KW - Usually I begin my process with a combination of reading, writing--a kind of quasi research-based process--and from there I start sketching in a sketchbook and work my way up from there to larger work, sometimes film and video and sometimes the large silhouette installations.

@aziza - 1st, i love your work. here's the question: what do you hope ppl take away or learn from your work?

KW - I don't think that I'm setting out to make work that solves problems in a cozy and narrative fashion. If anything my work poses lots of problems about the way we mythologize race, the way those mythologies carry over into our daily intercourse.

@BlaireGoesToNYU - What do you do with all of the extra paper that you cut the silhouettes from?

KW - Usually the mice in my studio eat it.

@suzisart - Do you have plans for the 150th Civil War/Emancipation anniversary?

KW - Isn't that over with?

KW -  I've just been asked in the studio about the 2006 exhibition I curated at the Met in New York called "After the Deluge." I was given the opportunity in late 2004/early 2005 to put my work in one of the smaller contemporary galleries at the Met.
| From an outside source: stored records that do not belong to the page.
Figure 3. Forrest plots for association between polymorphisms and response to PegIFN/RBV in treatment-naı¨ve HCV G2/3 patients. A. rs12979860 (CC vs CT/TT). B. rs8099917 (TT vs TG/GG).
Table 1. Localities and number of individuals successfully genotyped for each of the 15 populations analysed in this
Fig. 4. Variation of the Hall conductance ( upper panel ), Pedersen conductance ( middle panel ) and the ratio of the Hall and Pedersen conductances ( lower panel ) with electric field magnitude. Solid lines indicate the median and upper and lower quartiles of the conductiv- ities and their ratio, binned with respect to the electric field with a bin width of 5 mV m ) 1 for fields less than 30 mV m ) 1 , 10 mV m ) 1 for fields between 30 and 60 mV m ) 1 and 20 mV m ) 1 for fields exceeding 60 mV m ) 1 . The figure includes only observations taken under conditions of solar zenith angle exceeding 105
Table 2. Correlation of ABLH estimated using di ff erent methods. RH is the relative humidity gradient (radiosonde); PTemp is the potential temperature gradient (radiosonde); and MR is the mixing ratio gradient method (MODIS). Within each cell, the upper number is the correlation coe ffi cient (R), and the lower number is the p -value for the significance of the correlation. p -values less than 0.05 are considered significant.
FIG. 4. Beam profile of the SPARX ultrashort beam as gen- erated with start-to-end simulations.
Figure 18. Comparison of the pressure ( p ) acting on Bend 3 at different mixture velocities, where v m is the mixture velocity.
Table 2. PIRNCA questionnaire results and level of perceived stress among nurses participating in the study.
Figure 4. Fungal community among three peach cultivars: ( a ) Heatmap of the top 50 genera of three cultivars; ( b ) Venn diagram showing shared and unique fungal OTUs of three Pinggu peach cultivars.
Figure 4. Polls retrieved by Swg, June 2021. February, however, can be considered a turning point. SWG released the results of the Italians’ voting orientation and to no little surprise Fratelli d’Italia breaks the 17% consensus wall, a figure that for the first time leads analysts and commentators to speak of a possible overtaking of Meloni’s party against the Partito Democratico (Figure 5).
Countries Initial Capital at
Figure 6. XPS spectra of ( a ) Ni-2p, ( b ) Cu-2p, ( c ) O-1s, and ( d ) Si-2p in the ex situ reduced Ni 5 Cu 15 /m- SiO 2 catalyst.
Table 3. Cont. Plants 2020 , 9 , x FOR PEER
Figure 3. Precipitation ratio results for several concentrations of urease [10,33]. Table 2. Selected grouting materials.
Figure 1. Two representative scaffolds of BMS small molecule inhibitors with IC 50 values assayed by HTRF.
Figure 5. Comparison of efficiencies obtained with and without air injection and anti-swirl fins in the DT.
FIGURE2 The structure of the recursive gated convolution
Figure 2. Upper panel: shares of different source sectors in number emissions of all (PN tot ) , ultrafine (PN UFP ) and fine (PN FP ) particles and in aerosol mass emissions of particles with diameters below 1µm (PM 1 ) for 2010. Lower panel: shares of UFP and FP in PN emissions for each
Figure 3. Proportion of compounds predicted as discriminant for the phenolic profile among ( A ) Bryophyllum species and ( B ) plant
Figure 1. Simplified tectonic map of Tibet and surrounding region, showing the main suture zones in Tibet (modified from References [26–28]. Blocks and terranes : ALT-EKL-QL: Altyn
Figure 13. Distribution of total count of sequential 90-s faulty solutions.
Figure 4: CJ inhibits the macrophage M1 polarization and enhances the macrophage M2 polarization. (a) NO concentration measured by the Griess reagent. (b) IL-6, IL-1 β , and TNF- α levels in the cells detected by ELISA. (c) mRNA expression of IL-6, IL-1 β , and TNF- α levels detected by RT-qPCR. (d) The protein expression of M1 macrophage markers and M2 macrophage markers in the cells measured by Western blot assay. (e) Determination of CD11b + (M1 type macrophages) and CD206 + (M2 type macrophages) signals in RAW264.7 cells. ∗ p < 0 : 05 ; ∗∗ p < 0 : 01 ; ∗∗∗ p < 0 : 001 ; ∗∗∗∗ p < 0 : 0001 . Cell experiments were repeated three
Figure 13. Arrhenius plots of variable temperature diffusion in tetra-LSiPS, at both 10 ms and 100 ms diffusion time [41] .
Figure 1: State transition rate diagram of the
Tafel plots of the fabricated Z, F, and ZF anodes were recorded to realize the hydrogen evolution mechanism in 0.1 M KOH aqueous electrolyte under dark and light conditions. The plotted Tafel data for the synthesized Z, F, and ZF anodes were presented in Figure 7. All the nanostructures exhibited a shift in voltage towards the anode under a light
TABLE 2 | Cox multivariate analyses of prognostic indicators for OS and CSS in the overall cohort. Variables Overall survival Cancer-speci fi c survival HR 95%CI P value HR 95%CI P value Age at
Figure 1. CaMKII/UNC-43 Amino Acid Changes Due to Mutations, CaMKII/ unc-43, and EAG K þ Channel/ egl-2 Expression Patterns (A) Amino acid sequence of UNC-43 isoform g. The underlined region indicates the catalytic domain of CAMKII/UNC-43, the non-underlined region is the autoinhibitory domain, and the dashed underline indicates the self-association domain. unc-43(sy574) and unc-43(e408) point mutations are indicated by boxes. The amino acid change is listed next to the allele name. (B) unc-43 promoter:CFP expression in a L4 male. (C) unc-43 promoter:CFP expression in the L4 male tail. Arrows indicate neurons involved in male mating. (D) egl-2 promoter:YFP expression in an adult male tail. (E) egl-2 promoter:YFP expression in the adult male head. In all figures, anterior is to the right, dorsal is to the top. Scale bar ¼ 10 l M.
After about a year of hemming and hawing it occurred to me that having this venue was kind of an outlet for a semi-political set of questions. Shortly after Hurricane Katrina hit New Orleans and the city was flooded, there was a lot of talk among artists, as usually happens in the face of catastrophe, about what an artist can do. So I chose that venue to be the site where I could ask questions, present images, and maybe try to visually contextualize the tragedy we saw unfolding in New Orleans. 

@vmfa - Civil War commemoration ongoing until '14. As a topic, it is still alive.

KW - I've been working with the subject of the Civil War since 1994. My work's been shown in Atlanta once in that time, and for the most part the reaction in the South to the work that I've been doing has been tepid or timid.

@jennygolightly - What was, in yr opinion, the most politically-charged work you've ever created? What work is most near & dear to yr heart?

KW - For the most part, the reaction to the work is politically charged, because it's charged material, but I can't think of one piece specifically that stands out from the others. As for the near & dear question, there's the first piece I made at the Drawing Center, "Gone: An Historical Romance of a Civil War as it Occurred Between the Dusky Thighs of One Young Negress and Her Heart." Partly, this was because it was the first time I had the opportunity to make a large-scale piece. I wasn't sure I could do it before that moment.

@suzisart - AW's shadows is large scale spectacle, as are your installations.Are you as intrigued by pop culture?

KW - A lot of the work is a direct reaction to pop-cultural representations of slavery, race, racism, etc. Warhol's kind of blunt honesty, his ironic distance was a point of departure for my thinking about how I wanted my work to be read.

@LadyTerror - i love hearing early stories of childhood exposure to art and art processes of kids. what are your early memories of making art?

KW - Hi, LadyTerror! My earliest memories of making art were when I was probably about two-and-a-half. My dad's an artist and he was always giving me materials to work with, chalk, acrylic paint, etc., so we have lots of pictures floating around of little me drawing on the sidewalk in front of the house. There was a lot of effort to hold on to my early abstractions.

@MusNightwalker - what other artists do you like to see your work exhibited with?

KW - I really prefer to be exhibited alone.

@ablackgirl - Re: The End of Uncle Tom Any connection to it and the way you see yourself in conversation with other Black women artists?

KW - If you're talking about the piece I made called "The End of Uncle Tom and the Grand Allegorical Tableau of Eva in Heaven," it's really a work that's in conversation with Harriet Beecher Stowe. I was specifically asking myself, "What is the author's relationship to the characters she creates? Does she have a responsibility to them or do they operate as free agents outside her control?"